In the video taken on June 28, the unidentified woman is seen loudly shouting at two teenagers for picking a berry bush on a popular hiking trail in Coquitlam, B.C.

"I pay for this park, and I don't like to see people wrecking it," she says.

The woman calls the teenagers "complete twits" and curses at them before telling them to go back where they came from.

When the teenagers respond by calling the woman a "colonzier" and ask where she's from, the unidentified hiker reveals that she's from the United States originally.

The video was taken by Sara Pashandi, one of the teenagers present during the incident. The other girl's mother, Azita Ebadati, shared the footage to Facebook.

"Some racist lady came up to my daughter Elika and her friend Sara when they were on a hike at Minnekhada regional park because they were eating berries from a branch!" wrote Ebadati in the Facebook post. "She had no right."

Many Canadians agree.

"I loved every word those young ladies said to that woman," one person wrote on Facebook.

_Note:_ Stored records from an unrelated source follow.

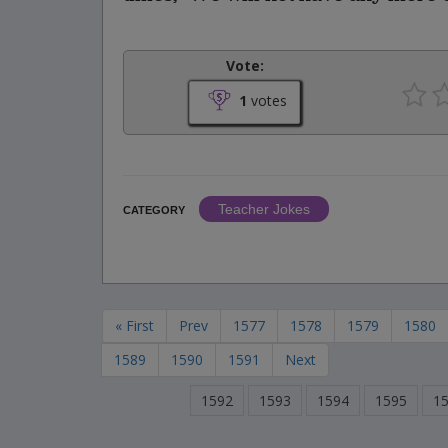
Vote:
1
votes
Teacher Jokes
CATEGORY
« First
Prev
1577
1578
1579
1580
1589
1590
1591
Next
1592
1593
1594
1595
1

"Her first mistake was thinking they were going to just take her treatment and her second mistake was thinking she was smarter than them. Great job girls!!! I'd be proud to have a daughter like that."

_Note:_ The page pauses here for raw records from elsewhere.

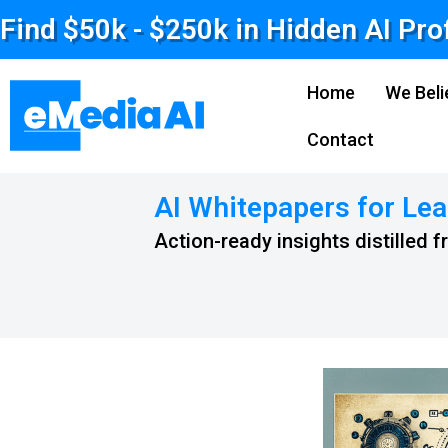
Find $50k - $250k in Hidden AI Pro
Home
We Beli
Contact
AI Whitepapers for Lea
Action-ready insights distilled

Even Coquitlam Mayor Richard Stewart chimed in after watching the video, saying that he felt outraged by it.

"People need to understand that that attitude of the comment, 'Go back to where you came from,' is never acceptable," Stewart said to CTV News. "It's never acceptable unless you're speaking to a racist from the United States and asking her to, perhaps, take her attitude back to where she came from."

"I think we really need to, everyone, check our own privilege and look at ourselves, and really examine, 'What is it that makes me think when I look at that person that person has less right to be here?"

While it is actually against park guidelines to disturb vegetation at Minnekhada Regional Park, some people are pointing out that the woman's reaction seems a little extreme.

Although the woman does say that she "didn't mean it" near the end of the video, many Canadians still aren't impressed by her behaviour.

"'Go back to your country' is the racist argument white people use when they have nothing better to say to back up their claim," one person wrote. "It's sickening to see this."